By: Brendan Pang, excerpted from This Is a Book About Noodles
Peanut Rice Noodle Rolls

At Bumplings, sesame sauce comes standard in many of our dishes. Why not? It’s delicious.

So, one day, I made some steamed rice flour sheets, rolled them up, cut them into smaller rolls and threw some sesame sauce on top—and a star was born.
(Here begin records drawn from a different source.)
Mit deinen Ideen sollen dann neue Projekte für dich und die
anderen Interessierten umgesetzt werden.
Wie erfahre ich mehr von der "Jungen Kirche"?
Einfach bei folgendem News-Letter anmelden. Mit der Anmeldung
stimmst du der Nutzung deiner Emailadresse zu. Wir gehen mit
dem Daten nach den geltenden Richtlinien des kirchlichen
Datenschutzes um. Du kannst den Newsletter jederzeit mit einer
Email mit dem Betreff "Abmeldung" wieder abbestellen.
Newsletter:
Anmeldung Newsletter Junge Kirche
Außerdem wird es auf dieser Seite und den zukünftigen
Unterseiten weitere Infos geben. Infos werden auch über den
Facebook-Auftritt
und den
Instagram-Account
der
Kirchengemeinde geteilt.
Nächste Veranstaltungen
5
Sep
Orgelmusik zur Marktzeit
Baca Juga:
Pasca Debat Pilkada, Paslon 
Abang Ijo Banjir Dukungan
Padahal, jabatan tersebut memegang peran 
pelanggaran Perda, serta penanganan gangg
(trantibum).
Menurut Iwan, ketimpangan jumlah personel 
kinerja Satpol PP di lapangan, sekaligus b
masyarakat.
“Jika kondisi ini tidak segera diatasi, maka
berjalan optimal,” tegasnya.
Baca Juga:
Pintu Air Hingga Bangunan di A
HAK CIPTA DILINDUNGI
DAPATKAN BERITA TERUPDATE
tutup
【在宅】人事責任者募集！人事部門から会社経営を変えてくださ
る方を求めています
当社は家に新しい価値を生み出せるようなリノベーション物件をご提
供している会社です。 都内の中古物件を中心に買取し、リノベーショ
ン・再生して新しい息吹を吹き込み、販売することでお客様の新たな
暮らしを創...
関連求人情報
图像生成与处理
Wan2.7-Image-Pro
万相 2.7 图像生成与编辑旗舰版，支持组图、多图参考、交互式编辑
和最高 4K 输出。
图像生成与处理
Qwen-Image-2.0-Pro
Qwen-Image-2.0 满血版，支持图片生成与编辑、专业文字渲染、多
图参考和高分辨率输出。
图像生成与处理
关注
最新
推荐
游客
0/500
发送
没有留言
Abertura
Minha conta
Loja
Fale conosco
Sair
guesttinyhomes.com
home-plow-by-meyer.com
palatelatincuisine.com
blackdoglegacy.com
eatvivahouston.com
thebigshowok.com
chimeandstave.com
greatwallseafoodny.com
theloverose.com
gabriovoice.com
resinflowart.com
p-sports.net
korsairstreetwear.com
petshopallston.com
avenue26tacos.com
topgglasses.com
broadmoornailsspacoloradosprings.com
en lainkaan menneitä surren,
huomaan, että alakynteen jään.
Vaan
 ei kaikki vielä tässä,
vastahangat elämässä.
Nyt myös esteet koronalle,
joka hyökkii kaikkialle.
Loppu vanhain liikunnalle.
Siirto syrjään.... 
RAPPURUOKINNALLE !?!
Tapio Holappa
Since its inception, I’ve done a few modifications and ended up with a bit of a Southeast Asian flavor, with a peanut sauce, a fresh burst of lime and some chile (of course!). Thick-cut rice flour noodle rolls, with a nice bouncy texture—the perfect vehicle for a peanutty flavor.
 

Serves4

Ingredients

  • Rice Noodle Rolls
  • 3/4 cup + 1 tsp (123 g) rice flour
  • 1/3 cup + 1 tsp (48 g) tapioca starch
  • 1 1/2 cup + 4 tsp (375 ml) water
  • Vegetable oil spray

  • To Serve
  • Peanut Sauce
  • Chinese Chili Oil
  • Sliced spring onion
  • Chopped roasted peanuts
  • 1 lime, quartered

DIRECTIONS

  1. Make the rice noodle rolls: In a large liquid measuring cup, combine the rice flour, tapioca starch and water, and whisk until a smooth batter is formed.
     

  2. Place a large steamer basket in your wok over high heat and add water to the wok until the water line is 1 inch (2.5 cm) below the bottom of the steamer. Once the water is boiling, lower the heat to medium.
     

  3. Select a pizza pan or heatproof plate that fits into your steamer basket, and spray it lightly with vegetable oil. Pour a thin layer of batter onto the oiled pan, swirling if needed to spread evenly. Place the pan in the steamer basket, cover and steam for 2 to 3 minutes, or until the rice noodle skin becomes translucent. Remove the pan from the steamer and let cool slightly before rolling the noodle tightly into a long log. Set aside on an oiled baking sheet and repeat the process with the remaining batter. Slice the logs into 1½- to 2-inch (4- to 5-cm) lengths and divide among four serving bowls.
     

  4. Drizzle generously with peanut sauce and a little Chinese chili oil. Top with spring onion and roasted peanuts, with a wedge of lime on the side, before serving.